● DATA LISTING:
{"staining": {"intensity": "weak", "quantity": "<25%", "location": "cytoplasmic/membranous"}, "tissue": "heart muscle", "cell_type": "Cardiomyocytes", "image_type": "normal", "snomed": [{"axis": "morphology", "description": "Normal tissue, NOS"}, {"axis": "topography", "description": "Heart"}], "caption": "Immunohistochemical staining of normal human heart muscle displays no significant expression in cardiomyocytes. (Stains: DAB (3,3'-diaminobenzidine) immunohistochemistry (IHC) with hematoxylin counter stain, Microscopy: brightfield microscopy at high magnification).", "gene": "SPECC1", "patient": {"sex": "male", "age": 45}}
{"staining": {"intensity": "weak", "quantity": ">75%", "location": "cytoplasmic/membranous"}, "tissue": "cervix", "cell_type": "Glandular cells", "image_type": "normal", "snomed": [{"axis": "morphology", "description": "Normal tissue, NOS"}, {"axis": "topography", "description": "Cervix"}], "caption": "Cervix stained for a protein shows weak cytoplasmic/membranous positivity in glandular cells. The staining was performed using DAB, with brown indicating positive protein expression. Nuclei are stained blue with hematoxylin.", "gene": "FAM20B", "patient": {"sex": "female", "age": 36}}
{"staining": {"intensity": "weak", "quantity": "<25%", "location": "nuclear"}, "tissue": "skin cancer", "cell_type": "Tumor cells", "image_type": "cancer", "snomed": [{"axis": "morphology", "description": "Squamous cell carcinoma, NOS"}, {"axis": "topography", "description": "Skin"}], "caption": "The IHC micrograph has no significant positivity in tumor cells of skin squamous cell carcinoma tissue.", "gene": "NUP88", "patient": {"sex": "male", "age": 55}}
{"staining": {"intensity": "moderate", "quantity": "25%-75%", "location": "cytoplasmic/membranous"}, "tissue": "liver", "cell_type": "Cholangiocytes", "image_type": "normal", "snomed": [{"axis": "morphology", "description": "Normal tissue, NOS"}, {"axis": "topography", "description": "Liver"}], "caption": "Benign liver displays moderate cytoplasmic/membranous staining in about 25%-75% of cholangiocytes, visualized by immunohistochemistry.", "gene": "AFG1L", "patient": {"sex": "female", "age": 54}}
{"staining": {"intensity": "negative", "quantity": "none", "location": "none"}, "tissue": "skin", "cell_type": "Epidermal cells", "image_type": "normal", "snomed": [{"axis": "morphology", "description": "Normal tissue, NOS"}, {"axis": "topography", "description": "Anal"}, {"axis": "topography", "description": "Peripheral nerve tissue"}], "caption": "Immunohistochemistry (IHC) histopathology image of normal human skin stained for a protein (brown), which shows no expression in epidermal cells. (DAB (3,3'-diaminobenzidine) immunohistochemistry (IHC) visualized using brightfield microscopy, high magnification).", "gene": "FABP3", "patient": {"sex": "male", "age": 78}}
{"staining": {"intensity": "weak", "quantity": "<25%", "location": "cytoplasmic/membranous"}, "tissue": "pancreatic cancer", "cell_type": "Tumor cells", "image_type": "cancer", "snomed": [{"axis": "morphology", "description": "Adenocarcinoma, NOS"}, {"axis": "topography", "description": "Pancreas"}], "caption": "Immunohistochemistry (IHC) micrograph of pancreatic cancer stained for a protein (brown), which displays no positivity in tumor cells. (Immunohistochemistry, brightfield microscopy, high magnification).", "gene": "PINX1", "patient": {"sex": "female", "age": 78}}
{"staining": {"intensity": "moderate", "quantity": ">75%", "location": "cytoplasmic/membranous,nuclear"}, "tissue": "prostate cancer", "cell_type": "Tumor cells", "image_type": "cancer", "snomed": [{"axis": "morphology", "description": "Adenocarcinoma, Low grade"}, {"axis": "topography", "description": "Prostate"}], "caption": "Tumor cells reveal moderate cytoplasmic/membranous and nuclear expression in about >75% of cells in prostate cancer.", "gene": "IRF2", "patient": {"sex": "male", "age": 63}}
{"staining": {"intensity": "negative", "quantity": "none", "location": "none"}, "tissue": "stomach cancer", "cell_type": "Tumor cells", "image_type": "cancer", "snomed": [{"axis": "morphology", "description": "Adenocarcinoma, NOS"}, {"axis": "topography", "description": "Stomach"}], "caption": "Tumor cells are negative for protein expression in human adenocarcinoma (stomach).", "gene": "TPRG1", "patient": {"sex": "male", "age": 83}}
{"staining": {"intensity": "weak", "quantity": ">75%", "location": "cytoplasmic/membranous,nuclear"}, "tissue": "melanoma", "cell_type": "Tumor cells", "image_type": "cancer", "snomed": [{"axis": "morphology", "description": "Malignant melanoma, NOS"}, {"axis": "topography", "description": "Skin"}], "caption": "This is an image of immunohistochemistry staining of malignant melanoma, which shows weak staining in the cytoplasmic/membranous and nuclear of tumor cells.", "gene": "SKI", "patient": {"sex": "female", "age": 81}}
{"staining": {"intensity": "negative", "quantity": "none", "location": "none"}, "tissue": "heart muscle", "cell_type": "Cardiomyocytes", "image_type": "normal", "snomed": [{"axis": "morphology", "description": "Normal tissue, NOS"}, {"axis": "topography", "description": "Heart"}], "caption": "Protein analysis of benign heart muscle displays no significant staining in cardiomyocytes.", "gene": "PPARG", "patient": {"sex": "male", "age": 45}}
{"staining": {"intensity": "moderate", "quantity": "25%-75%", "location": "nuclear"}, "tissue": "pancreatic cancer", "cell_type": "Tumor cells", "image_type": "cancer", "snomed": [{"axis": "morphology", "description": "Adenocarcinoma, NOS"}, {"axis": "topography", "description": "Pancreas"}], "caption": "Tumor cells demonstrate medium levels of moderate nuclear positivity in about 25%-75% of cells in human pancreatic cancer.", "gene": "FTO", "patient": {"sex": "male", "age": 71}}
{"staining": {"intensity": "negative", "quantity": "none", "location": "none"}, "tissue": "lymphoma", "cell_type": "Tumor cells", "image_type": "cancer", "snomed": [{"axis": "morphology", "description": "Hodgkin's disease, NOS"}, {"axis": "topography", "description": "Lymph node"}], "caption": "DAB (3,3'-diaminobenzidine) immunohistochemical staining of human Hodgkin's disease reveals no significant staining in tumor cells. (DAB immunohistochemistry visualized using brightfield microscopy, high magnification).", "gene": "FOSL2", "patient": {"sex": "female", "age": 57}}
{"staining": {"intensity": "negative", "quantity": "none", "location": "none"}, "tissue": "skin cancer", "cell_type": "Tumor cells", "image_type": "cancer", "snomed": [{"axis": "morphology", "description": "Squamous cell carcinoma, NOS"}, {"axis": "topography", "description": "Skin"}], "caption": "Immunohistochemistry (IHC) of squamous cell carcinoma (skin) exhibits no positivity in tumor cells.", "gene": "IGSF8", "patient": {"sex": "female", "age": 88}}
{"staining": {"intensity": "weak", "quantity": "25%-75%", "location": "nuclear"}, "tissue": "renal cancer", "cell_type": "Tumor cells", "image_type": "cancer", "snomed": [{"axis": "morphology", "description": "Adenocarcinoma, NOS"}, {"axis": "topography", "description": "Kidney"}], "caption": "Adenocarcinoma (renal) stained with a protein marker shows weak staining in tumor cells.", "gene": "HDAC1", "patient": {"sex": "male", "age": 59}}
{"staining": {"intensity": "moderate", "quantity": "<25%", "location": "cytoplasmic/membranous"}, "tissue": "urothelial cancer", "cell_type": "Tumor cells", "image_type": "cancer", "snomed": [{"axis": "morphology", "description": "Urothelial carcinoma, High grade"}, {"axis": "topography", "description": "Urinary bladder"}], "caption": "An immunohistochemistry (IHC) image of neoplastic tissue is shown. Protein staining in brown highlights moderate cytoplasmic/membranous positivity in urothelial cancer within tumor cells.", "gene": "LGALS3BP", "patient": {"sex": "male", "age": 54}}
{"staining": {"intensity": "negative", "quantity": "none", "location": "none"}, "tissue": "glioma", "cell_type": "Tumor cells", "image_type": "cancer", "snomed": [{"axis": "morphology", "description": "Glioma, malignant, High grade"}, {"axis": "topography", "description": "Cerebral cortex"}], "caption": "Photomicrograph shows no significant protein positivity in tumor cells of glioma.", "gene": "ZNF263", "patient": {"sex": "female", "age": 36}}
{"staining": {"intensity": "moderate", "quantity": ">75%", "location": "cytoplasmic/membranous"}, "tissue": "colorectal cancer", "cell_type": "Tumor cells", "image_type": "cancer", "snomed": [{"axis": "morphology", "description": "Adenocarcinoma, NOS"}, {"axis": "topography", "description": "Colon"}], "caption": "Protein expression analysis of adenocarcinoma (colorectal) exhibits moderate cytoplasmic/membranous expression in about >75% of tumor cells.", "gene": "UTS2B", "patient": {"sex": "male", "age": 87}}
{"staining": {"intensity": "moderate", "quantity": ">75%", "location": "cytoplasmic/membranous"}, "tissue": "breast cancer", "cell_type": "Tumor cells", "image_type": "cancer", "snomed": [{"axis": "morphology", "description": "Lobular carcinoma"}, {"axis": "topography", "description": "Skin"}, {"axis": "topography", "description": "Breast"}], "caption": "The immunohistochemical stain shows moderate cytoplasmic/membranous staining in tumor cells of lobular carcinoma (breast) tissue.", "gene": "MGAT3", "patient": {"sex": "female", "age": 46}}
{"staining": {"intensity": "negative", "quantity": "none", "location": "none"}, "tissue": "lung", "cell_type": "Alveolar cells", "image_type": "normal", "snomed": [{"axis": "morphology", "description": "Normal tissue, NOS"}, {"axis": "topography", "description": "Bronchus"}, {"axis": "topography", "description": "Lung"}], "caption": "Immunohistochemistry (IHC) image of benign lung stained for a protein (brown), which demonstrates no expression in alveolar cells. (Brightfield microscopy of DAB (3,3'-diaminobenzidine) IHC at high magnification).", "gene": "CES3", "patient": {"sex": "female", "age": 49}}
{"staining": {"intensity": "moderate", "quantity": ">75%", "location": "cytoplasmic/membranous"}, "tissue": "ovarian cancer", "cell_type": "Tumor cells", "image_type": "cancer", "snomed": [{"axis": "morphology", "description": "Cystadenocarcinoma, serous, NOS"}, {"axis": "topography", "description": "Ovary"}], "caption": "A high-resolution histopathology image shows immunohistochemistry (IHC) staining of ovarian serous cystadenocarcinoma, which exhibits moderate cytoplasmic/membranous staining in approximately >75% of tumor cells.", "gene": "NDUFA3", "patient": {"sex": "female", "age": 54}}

● PROBLEM: Show each line of the listing that holds the string "Heart".

● TASK OUTPUT:
{"staining": {"intensity": "weak", "quantity": "<25%", "location": "cytoplasmic/membranous"}, "tissue": "heart muscle", "cell_type": "Cardiomyocytes", "image_type": "normal", "snomed": [{"axis": "morphology", "description": "Normal tissue, NOS"}, {"axis": "topography", "description": "Heart"}], "caption": "Immunohistochemical staining of normal human heart muscle displays no significant expression in cardiomyocytes. (Stains: DAB (3,3'-diaminobenzidine) immunohistochemistry (IHC) with hematoxylin counter stain, Microscopy: brightfield microscopy at high magnification).", "gene": "SPECC1", "patient": {"sex": "male", "age": 45}}
{"staining": {"intensity": "negative", "quantity": "none", "location": "none"}, "tissue": "heart muscle", "cell_type": "Cardiomyocytes", "image_type": "normal", "snomed": [{"axis": "morphology", "description": "Normal tissue, NOS"}, {"axis": "topography", "description": "Heart"}], "caption": "Protein analysis of benign heart muscle displays no significant staining in cardiomyocytes.", "gene": "PPARG", "patient": {"sex": "male", "age": 45}}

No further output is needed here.